#### EXERCISE AIM:
Look for the line that has "發現並移除隱藏較深的木馬病毒。" in the material below; please repeat it and every line after it, exactly, up to and including the line that has "防護的設備。智能家居設備、監控攝像", and nothing else.

EXTRACTED MATERIAL START

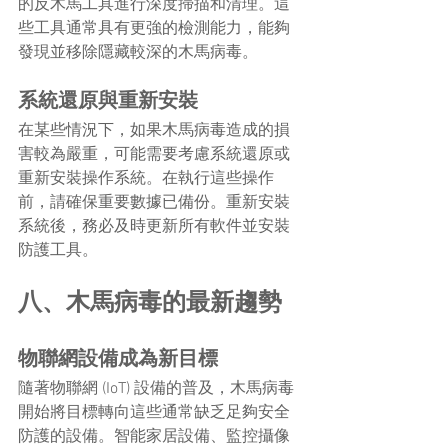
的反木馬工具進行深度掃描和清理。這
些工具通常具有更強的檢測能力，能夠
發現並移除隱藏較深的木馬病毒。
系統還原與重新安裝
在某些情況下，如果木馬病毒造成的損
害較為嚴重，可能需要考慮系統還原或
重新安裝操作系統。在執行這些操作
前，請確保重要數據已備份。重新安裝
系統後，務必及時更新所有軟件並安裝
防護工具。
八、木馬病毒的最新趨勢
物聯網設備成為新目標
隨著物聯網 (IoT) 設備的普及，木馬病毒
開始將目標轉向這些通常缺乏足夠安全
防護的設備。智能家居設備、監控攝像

EXTRACTED MATERIAL END
EXTRACTED MATERIAL START

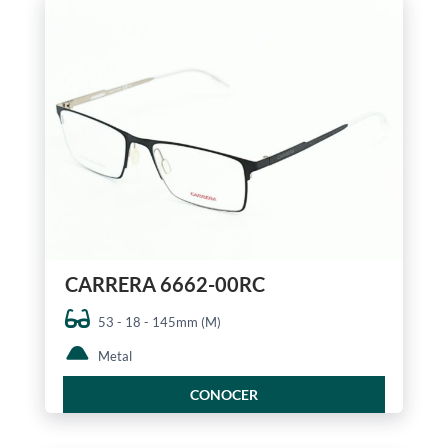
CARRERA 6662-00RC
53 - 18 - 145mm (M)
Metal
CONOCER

EXTRACTED MATERIAL END

#### RESULT FOR THIS EXERCISE:
發現並移除隱藏較深的木馬病毒。
系統還原與重新安裝
在某些情況下，如果木馬病毒造成的損
害較為嚴重，可能需要考慮系統還原或
重新安裝操作系統。在執行這些操作
前，請確保重要數據已備份。重新安裝
系統後，務必及時更新所有軟件並安裝
防護工具。
八、木馬病毒的最新趨勢
物聯網設備成為新目標
隨著物聯網 (IoT) 設備的普及，木馬病毒
開始將目標轉向這些通常缺乏足夠安全
防護的設備。智能家居設備、監控攝像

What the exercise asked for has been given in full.